- Directed by: Jules White
- Written by: Felix Adler
- Produced by: Jules White
- Starring: Moe Howard Larry Fine Joe Besser Emil Sitka Harriette Tarler Tony the Wonder Horse
- Cinematography: Ray Cory
- Edited by: William A. Lyon
- Distributed by: Columbia Pictures
- Release date: September 12, 1957 (U.S.);
- Running time: 15:27
- Country: United States
- Language: English

= Horsing Around =

1957 film by Jules White

Horsing Around is a 1957 short subject directed by Jules White starring American slapstick comedy team The Three Stooges (Moe Howard, Larry Fine and Joe Besser). It is the 180th entry in the series released by Columbia Pictures starring the comedians, who released 190 shorts for the studio between 1934 and 1959.

==Plot==
Joe comes across a distressing article in the local newspaper detailing the plight of Schnapps, a circus horse facing potential euthanasia due to injury. However, Moe and Larry urge Joe to redirect his attention to their sister Birdie, whose predicament they deem more pressing. Unbeknownst to them, Birdie is actually the reincarnation of a horse in pursuit of her lost mate, revealed during a breakfast revelation.

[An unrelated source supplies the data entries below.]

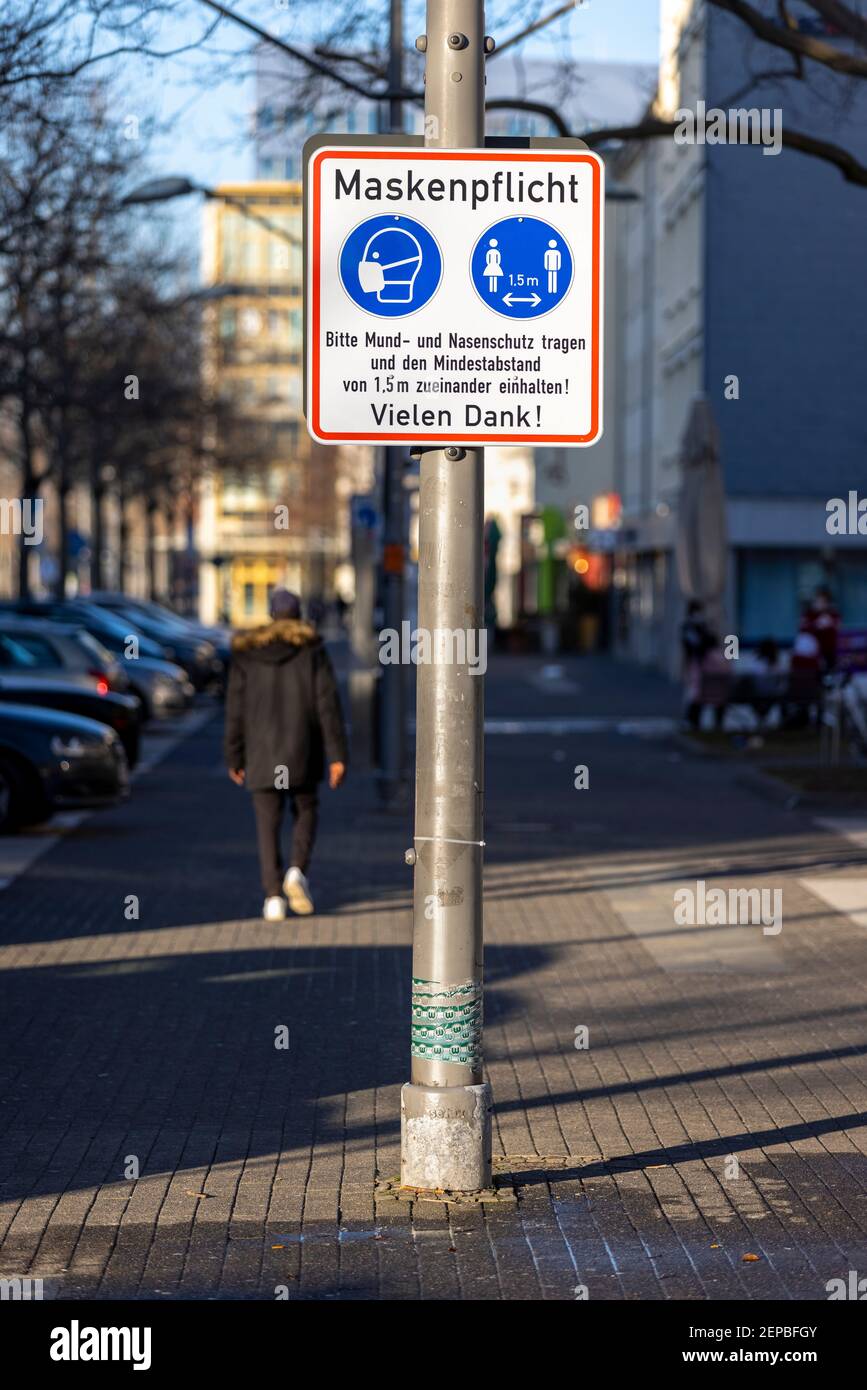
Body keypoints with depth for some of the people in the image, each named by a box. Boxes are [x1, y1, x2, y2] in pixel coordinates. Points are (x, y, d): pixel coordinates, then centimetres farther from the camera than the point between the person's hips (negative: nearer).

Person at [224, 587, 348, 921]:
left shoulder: (246, 652, 4)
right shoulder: (312, 649, -1)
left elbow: (235, 710, 4)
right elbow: (328, 705, -6)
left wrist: (234, 759, 12)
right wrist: (337, 755, -6)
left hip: (262, 752, 1)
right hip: (302, 750, -1)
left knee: (268, 825, 5)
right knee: (305, 811, 17)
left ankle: (273, 896, -4)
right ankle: (298, 871, -6)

The Stooges are taken aback upon learning that Schnapps, the horse in jeopardy, is Birdie's long-lost partner. Prompted by this revelation, they embark on a frantic mission to the circus to prevent Schnapps' impending demise. En route, they pause at a cabin to recuperate, where news of Schnapps' fate is broadcast over the radio.

Upon arrival at the circus, the Stooges divide their efforts. Moe and Larry engage in a diversionary tactic, donning a horse costume to distract the caretaker responsible for Schnapps' fate, while Joe locates Schnapps and orchestrates a heartwarming reunion between the two equine companions.

==Cast==
===Credited===
- Moe Howard as Moe
- Larry Fine as Larry
- Joe Besser as Joe
- Harriette Tarler as Attendant's daughter
- Tony the Wonder Horse as Birdie
- Emil Sitka as Circus attendant

===Uncredited===
- Ruth Godfrey White as Birdie (voice)
- Jules White as Radio announcer and man on the street (voice)
- Duke Fishman as Camper

==Production notes==
Horsing Around is a sequel to Hoofs and Goofs. Filming was completed November 19–21, 1956.

Horsing Around features Moe and Larry's more "gentlemanly" haircuts, first suggested by Joe Besser. However, these had to be used sparingly, as most of the shorts with Besser were remakes of earlier films, and new footage had to be matched with old.